- **Brano estratto**
────────────────────

La lunghissima immersione che Colletti aveva compiuto per anni nei testi
di Marx, a un livello di puntualità filologica e di lucidità critica che
rimane esemplare e per molti versi ineguagliato, nel tentativo di
trovare una base scientifica al sistema, costituisce un’impresa
intellettuale che ha richiesto uno sforzo ciclopico, da un lato, e una
grande onestà, dall’altro. Un’onestà che lo ha spinto, quando l’impresa
si è rivelata disperata, ad andare fino in fondo e dimostrare le
insanabili contraddizioni con la stessa veemenza e razionalità con cui
ne aveva prima tentato di sostenere il fondamento, evitando, come era
nel suo carattere, facili scorciatoie o uscite di sicurezza.
Proprio lui, che a partire dalla metà degli anni Sessanta (anni, come
sappiamo, non qualsiasi) era stato per un decennio il più agguerrito
interprete di Marx in Italia, nel corso del decennio successivo, per
tappe progressive, arrivò a dimostrare il carattere ideologico e non
scientifico, in ultima istanza, del sistema marxiano, la filosofia della
storia che stava alla sua base e il supporto intimamente e non
casualmente totalitario che esso aveva offerto al movimento comunista.

────────────────────

- **Dati estratti**
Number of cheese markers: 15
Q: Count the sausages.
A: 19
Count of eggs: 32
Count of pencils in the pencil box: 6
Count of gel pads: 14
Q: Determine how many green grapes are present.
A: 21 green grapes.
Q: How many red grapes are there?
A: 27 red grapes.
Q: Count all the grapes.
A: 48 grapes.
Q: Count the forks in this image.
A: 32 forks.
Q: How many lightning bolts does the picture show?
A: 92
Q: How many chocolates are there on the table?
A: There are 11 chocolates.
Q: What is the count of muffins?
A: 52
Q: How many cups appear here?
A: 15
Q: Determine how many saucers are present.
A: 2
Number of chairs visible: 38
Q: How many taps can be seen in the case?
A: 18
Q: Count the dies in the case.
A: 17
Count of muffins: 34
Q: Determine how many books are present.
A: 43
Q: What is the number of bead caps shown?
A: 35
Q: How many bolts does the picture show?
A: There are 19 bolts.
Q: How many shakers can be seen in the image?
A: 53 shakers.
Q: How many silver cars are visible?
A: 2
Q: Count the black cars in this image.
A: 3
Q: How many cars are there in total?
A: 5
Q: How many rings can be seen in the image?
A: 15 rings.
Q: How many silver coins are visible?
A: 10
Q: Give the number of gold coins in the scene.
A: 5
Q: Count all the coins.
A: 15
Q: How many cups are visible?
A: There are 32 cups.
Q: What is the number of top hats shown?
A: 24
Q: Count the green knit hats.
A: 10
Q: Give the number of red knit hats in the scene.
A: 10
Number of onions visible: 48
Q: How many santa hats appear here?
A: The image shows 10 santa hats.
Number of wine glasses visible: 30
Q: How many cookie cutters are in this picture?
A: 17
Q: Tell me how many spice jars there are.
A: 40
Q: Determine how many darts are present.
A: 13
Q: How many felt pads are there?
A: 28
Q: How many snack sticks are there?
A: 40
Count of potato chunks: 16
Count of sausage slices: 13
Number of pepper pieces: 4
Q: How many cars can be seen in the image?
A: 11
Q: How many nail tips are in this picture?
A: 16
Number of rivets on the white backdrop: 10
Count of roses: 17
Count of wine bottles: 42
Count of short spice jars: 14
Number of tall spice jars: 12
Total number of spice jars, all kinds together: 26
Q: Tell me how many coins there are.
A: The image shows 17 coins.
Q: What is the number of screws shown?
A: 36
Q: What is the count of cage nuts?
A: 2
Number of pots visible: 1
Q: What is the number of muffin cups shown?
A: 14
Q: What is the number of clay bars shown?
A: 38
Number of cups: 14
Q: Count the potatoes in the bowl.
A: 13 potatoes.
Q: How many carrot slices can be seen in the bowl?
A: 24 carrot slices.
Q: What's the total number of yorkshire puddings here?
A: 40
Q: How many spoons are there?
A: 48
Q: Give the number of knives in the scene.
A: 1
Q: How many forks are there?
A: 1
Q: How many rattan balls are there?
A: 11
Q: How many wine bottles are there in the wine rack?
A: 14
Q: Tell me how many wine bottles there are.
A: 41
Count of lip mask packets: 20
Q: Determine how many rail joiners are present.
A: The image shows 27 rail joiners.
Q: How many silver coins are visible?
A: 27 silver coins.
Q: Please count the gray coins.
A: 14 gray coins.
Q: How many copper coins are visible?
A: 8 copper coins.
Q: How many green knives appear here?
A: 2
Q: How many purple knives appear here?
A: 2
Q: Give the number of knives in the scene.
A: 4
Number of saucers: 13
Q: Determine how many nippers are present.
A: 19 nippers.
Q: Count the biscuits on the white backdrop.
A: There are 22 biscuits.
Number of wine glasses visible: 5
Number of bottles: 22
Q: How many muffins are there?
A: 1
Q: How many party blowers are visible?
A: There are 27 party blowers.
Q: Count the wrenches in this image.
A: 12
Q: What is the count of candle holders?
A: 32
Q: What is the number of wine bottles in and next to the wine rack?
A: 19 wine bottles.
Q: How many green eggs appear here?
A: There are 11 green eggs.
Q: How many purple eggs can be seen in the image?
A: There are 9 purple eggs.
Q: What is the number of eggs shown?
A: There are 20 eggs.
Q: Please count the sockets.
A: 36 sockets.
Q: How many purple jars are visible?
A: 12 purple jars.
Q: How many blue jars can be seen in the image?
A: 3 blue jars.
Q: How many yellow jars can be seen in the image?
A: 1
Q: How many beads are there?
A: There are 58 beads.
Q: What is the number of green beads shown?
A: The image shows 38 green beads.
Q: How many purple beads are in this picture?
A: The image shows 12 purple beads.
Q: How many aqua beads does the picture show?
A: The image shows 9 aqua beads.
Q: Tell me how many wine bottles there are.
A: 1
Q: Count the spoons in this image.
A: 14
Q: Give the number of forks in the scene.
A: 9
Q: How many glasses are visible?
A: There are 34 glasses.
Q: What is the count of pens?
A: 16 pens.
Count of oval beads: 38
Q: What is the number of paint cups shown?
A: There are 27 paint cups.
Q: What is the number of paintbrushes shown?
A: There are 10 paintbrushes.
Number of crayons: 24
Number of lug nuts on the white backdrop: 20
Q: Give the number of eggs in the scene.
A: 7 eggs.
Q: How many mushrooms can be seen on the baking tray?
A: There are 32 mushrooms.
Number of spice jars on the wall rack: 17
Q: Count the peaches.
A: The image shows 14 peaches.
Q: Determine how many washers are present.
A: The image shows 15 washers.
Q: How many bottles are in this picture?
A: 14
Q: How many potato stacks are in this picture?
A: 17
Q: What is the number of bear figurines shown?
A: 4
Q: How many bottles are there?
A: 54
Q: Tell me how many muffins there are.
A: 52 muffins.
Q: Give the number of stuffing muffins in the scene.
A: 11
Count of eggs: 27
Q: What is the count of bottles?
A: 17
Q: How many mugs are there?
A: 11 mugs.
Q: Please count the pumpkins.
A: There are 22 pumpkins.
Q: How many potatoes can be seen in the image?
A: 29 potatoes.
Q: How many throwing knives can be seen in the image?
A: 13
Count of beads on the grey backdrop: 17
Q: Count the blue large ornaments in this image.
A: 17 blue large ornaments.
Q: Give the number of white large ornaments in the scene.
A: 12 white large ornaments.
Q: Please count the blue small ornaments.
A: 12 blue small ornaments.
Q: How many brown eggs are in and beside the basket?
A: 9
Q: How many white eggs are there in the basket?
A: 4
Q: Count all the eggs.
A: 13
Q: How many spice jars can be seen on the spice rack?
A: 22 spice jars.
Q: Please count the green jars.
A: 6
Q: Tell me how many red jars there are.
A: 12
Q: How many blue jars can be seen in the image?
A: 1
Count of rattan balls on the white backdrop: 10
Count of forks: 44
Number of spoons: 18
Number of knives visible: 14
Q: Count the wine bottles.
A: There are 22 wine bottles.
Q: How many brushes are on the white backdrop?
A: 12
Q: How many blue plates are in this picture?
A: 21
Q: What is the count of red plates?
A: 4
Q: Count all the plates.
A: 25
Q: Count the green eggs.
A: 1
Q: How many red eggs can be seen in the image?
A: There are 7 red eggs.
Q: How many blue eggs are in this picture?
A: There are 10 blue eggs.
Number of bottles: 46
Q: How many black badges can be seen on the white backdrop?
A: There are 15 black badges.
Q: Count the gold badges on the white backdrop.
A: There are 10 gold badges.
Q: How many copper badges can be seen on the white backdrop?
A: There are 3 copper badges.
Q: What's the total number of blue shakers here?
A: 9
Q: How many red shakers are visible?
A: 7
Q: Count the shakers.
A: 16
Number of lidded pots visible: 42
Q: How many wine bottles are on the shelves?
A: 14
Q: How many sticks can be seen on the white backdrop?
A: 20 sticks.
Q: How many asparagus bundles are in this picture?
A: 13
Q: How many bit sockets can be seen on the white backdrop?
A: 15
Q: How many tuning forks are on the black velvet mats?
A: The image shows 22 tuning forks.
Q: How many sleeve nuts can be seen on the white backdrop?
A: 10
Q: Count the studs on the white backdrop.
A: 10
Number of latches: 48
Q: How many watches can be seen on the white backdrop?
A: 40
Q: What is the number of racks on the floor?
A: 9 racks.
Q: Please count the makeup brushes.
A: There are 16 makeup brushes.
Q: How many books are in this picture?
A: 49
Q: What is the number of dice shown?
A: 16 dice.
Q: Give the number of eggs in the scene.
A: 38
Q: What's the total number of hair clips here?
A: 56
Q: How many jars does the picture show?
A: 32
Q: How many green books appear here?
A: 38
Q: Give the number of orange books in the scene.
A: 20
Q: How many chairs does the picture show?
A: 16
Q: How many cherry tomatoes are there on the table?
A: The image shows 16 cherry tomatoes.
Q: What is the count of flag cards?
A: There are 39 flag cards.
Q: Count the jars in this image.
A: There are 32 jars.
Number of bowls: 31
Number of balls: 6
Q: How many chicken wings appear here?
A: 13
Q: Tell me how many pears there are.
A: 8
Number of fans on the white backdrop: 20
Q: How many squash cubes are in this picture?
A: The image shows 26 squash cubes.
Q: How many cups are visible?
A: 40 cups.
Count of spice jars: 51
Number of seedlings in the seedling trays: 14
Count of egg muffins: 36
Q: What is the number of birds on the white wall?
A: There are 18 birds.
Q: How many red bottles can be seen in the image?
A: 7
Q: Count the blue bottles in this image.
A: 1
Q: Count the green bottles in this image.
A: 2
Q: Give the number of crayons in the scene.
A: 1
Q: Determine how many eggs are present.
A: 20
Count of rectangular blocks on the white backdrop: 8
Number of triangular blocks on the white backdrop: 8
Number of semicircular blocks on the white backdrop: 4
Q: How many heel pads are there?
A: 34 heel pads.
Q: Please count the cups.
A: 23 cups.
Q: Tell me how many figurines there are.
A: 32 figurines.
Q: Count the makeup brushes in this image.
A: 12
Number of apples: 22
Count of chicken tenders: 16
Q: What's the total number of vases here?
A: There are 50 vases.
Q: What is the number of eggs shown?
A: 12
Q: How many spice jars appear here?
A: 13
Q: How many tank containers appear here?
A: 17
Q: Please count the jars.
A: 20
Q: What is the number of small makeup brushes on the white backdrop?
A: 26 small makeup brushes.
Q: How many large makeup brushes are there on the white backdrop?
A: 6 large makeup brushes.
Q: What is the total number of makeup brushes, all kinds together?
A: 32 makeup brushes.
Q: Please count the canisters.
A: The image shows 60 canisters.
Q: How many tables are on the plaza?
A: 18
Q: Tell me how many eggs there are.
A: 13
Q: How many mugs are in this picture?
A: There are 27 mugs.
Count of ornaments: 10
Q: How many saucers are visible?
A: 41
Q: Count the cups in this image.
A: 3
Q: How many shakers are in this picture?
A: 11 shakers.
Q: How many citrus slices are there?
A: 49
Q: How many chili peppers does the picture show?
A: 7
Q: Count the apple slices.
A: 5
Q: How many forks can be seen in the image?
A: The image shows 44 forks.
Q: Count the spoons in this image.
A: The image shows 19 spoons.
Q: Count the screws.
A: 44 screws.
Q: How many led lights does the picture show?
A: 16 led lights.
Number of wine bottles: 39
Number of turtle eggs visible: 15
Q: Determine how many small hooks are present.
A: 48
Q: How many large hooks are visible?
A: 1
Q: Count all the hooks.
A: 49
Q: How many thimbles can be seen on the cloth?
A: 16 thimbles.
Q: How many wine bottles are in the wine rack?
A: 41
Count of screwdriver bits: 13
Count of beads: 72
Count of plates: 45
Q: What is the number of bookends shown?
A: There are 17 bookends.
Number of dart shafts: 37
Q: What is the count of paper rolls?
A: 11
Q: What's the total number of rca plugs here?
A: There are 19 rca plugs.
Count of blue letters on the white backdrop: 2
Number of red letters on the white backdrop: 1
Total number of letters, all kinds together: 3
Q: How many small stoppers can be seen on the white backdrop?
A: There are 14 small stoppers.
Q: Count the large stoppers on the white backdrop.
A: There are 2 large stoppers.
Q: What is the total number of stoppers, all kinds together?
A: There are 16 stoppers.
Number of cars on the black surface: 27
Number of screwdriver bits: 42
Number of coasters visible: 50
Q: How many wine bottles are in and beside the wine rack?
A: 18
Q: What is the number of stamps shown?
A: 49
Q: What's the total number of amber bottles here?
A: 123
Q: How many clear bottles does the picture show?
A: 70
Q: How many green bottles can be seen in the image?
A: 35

────────────────────

- **Consegna 1**
Secondo il brano estratto, a partire da quando Colletti era stato il più agguerrito interprete di Marx in Italia?
- **Consegna 2**
Filtra le voci e riporta ogni riga che contiene la stringa "rattan".

- **Risposta finale 1**
Dalla metà degli anni Sessanta, per un decennio.

- **Risposta finale 2**
Q: How many rattan balls are there?
Count of rattan balls on the white backdrop: 10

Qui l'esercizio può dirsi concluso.